(Beginning of SOURCE DATA)

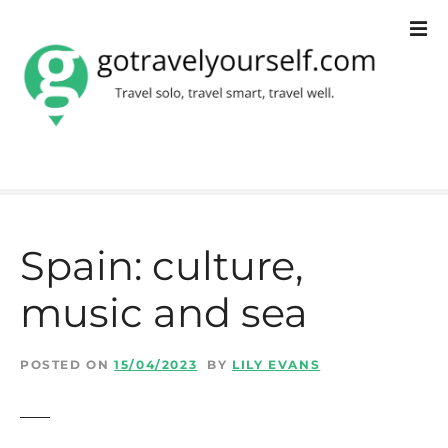
S
k
i
p
t
o
c
Spain: culture,
o
music and sea
n
t
POSTED ON
15/04/2023
BY
LILY EVANS
e
n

(End of SOURCE DATA)

▸ ACTION ITEM: Your answer should contain all the material above, written out exactly, and none of the pictures.

▸ OUTPUT FOR THIS TASK:
S
k
i
p
t
o
c
Spain: culture,
o
music and sea
n
t
POSTED ON
15/04/2023
BY
LILY EVANS
e
n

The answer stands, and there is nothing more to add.